● The exercise
Please write out the material below word for word, leaving out the pictures.

(Data lines)
· · · · ·
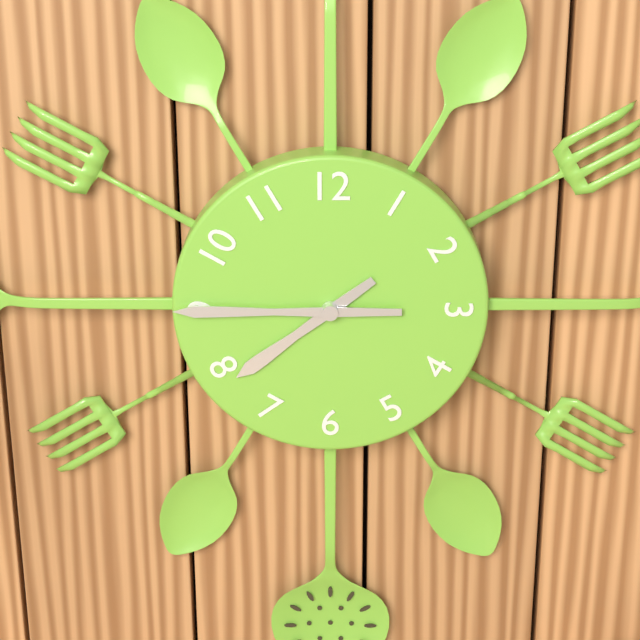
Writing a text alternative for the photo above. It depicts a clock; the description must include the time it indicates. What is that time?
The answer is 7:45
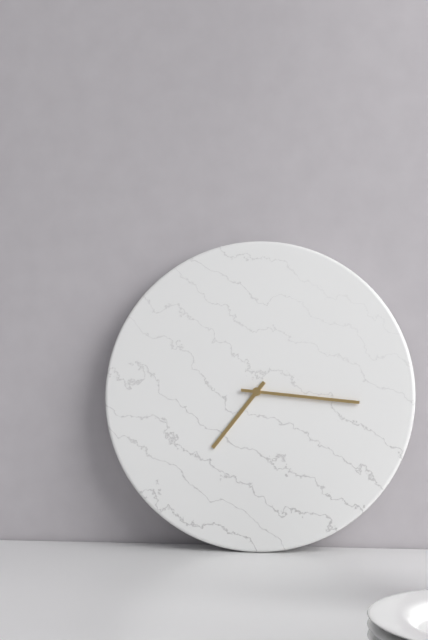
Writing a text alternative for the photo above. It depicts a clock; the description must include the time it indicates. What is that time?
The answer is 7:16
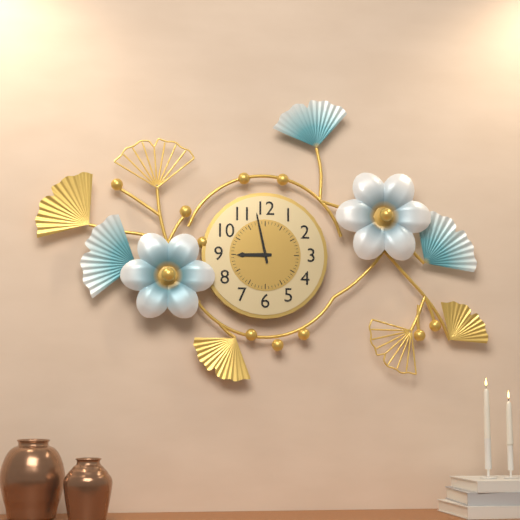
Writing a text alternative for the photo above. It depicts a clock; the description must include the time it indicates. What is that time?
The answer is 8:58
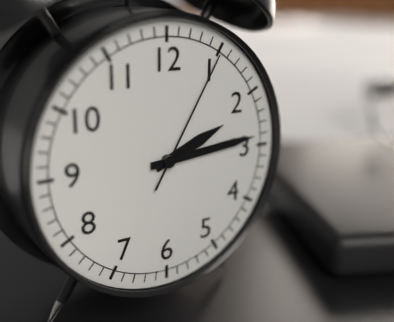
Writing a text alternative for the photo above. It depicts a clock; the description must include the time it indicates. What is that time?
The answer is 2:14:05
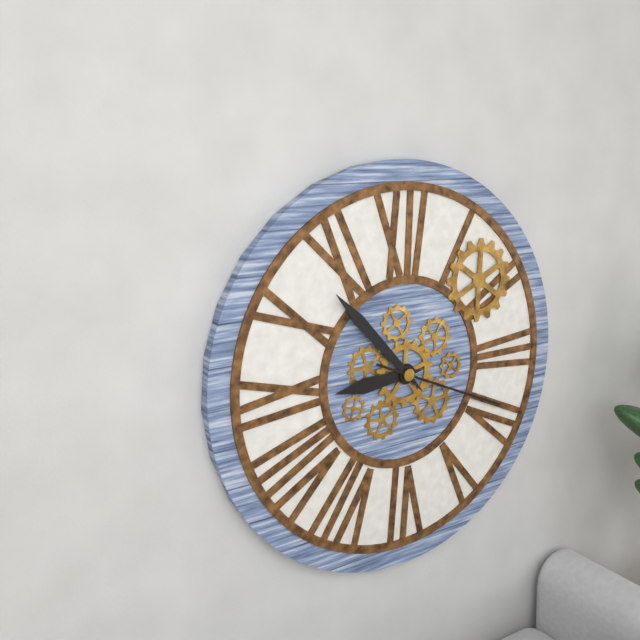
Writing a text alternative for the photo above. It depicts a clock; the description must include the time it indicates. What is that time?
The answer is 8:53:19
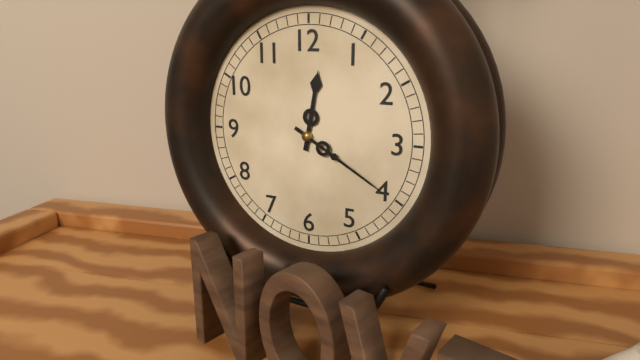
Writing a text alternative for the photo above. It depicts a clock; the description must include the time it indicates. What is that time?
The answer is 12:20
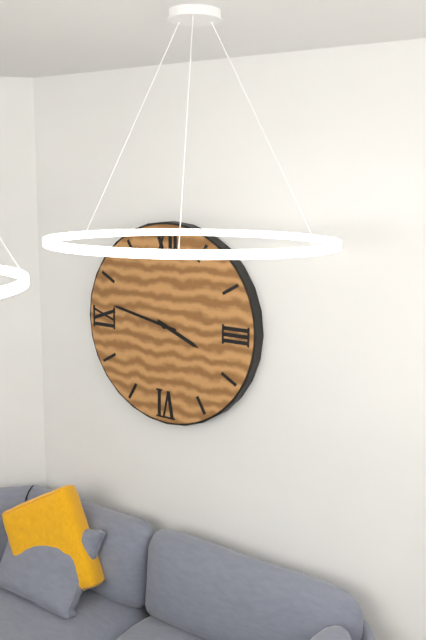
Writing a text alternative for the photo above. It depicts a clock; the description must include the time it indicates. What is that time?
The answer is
· · · · ·
● Reply to the exercise
Writing a text alternative for the photo above. It depicts a clock; the description must include the time it indicates. What is that time?
The answer is 7:45
Writing a text alternative for the photo above. It depicts a clock; the description must include the time it indicates. What is that time?
The answer is 7:16
Writing a text alternative for the photo above. It depicts a clock; the description must include the time it indicates. What is that time?
The answer is 8:58
Writing a text alternative for the photo above. It depicts a clock; the description must include the time it indicates. What is that time?
The answer is 2:14:05
Writing a text alternative for the photo above. It depicts a clock; the description must include the time it indicates. What is that time?
The answer is 8:53:19
Writing a text alternative for the photo above. It depicts a clock; the description must include the time it indicates. What is that time?
The answer is 12:20
Writing a text alternative for the photo above. It depicts a clock; the description must include the time it indicates. What is that time?
The answer is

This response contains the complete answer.